Yellow Buckeye Tree (Aesculus flava)
Category: Deciduous Trees
Yellow buckeye is also known as Aesculus flava, common buckeye or sweet buckeye. It is a species of deciduous tree and belongs to sapindaceae family. The tree grows to a height of 20m to 47m and it is a native to Ohio valley as well as Appalachian Mountains of the Eastern United States. The ideal growth site for these trees is mesophytic forests.
The flowers blossom between April and May. The leaves have around seven leaflets which are 10-25cm long and broad. The flowers produced by this tree are 2-3cm long and the stamens are shorter than the petals. Normally the flowers are produced in panicles in spring, which are yellow to yellow green in color.
The fruit is brown with a whitish basal scar, round or oblong capsule 5-7 cm diameter, smooth and spineless, and it has 1-3 nuts like seeds. This fruit is normally poisonous to humans but when it goes through a leaching process it can be edible without any dangers.
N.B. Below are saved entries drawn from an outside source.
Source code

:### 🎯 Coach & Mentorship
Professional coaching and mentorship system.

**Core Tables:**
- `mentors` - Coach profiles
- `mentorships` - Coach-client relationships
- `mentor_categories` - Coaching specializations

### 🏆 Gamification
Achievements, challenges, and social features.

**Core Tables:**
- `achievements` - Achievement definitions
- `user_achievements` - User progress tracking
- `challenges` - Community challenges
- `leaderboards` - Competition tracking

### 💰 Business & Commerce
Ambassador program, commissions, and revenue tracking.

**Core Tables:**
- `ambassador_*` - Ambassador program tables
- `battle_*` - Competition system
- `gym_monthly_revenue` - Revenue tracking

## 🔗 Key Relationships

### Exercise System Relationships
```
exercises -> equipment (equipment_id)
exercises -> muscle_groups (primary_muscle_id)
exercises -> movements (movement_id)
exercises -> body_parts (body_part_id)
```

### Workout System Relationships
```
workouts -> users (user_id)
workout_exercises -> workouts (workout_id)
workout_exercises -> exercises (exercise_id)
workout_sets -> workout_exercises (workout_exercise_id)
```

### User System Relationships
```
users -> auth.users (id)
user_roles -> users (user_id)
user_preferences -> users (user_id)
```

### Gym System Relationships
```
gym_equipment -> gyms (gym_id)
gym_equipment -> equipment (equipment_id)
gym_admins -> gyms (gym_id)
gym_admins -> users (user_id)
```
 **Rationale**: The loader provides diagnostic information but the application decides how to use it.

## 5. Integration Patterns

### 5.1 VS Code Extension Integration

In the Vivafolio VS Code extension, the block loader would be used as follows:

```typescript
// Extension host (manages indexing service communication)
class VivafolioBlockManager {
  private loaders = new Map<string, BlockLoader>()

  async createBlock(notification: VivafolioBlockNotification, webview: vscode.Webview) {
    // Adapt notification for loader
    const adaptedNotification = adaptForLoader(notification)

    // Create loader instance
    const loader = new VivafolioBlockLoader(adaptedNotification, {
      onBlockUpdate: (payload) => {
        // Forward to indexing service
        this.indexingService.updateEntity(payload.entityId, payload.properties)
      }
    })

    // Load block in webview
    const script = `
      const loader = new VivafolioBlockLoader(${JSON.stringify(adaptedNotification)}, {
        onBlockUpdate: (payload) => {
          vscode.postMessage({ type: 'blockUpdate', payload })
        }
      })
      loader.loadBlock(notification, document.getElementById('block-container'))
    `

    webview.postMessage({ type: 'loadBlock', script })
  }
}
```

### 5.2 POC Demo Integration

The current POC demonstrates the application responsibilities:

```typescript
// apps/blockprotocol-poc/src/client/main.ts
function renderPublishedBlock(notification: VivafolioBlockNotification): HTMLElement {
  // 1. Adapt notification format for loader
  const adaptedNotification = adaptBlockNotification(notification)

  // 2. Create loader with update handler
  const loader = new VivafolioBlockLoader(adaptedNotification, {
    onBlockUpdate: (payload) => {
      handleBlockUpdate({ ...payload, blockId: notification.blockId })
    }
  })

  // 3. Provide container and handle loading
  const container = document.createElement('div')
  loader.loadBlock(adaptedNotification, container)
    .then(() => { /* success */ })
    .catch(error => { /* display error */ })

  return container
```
The soils should be well drained, average to medium moisture, and the sun should be either full or partial. The preferred soils are humsy-sandy loams. The tree is very difficult to transplant since it is tap rooted. During dry conditions, the foliage depreciates but in wet conditions it scorches.
Since the tree has a lot of litter (fruits and leaves falling), it is not recommended for garden use. But then it can be used as a shade tree since it grows tall.
The problem that this tree faces is leaf blotch. But in other instances there is powdery mildew, leaf spots and anthracnose that can occur. The insects that attacks the tree and very troublesome are buckeye lacebug, Japanese beetles, Borers and bagworms. The good thing is that they are not very common. For the diseases, they are normally not severe and during drought conditions you might find the tree has leaf scorch.